=== Begin Enclosure ===
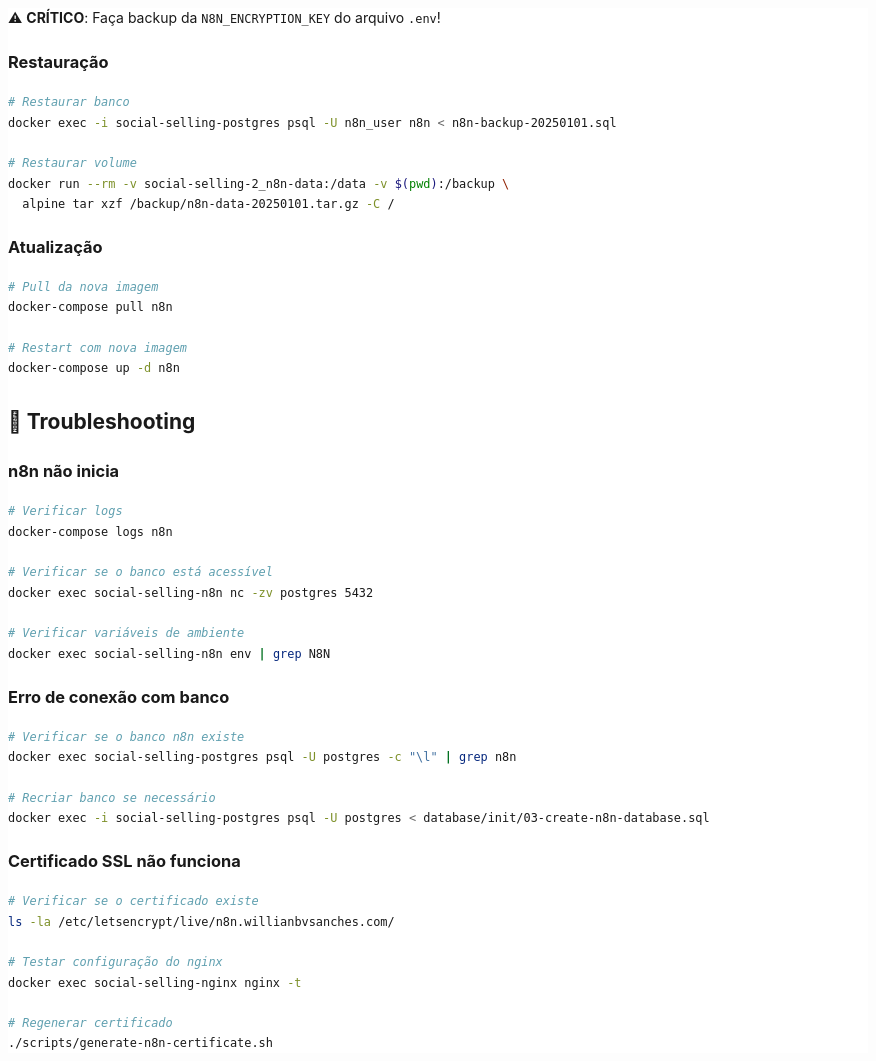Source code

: ⚠️ **CRÍTICO**: Faça backup da `N8N_ENCRYPTION_KEY` do arquivo `.env`!

### Restauração

```bash
# Restaurar banco
docker exec -i social-selling-postgres psql -U n8n_user n8n < n8n-backup-20250101.sql

# Restaurar volume
docker run --rm -v social-selling-2_n8n-data:/data -v $(pwd):/backup \
  alpine tar xzf /backup/n8n-data-20250101.tar.gz -C /
```

### Atualização

```bash
# Pull da nova imagem
docker-compose pull n8n

# Restart com nova imagem
docker-compose up -d n8n
```

## 🐛 Troubleshooting

### n8n não inicia

```bash
# Verificar logs
docker-compose logs n8n

# Verificar se o banco está acessível
docker exec social-selling-n8n nc -zv postgres 5432

# Verificar variáveis de ambiente
docker exec social-selling-n8n env | grep N8N
```

### Erro de conexão com banco

```bash
# Verificar se o banco n8n existe
docker exec social-selling-postgres psql -U postgres -c "\l" | grep n8n

# Recriar banco se necessário
docker exec -i social-selling-postgres psql -U postgres < database/init/03-create-n8n-database.sql
```

### Certificado SSL não funciona

```bash
# Verificar se o certificado existe
ls -la /etc/letsencrypt/live/n8n.willianbvsanches.com/

# Testar configuração do nginx
docker exec social-selling-nginx nginx -t

# Regenerar certificado
./scripts/generate-n8n-certificate.sh
```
=== End Enclosure ===
> TASK ITEM: Every line above in which the word "docker" is present must be copied into the answer.

> EXPECTED OUTPUT:
docker exec -i social-selling-postgres psql -U n8n_user n8n < n8n-backup-20250101.sql
docker run --rm -v social-selling-2_n8n-data:/data -v $(pwd):/backup \
docker-compose pull n8n
docker-compose up -d n8n
docker-compose logs n8n
docker exec social-selling-n8n nc -zv postgres 5432
docker exec social-selling-n8n env | grep N8N
docker exec social-selling-postgres psql -U postgres -c "\l" | grep n8n
docker exec -i social-selling-postgres psql -U postgres < database/init/03-create-n8n-database.sql
docker exec social-selling-nginx nginx -t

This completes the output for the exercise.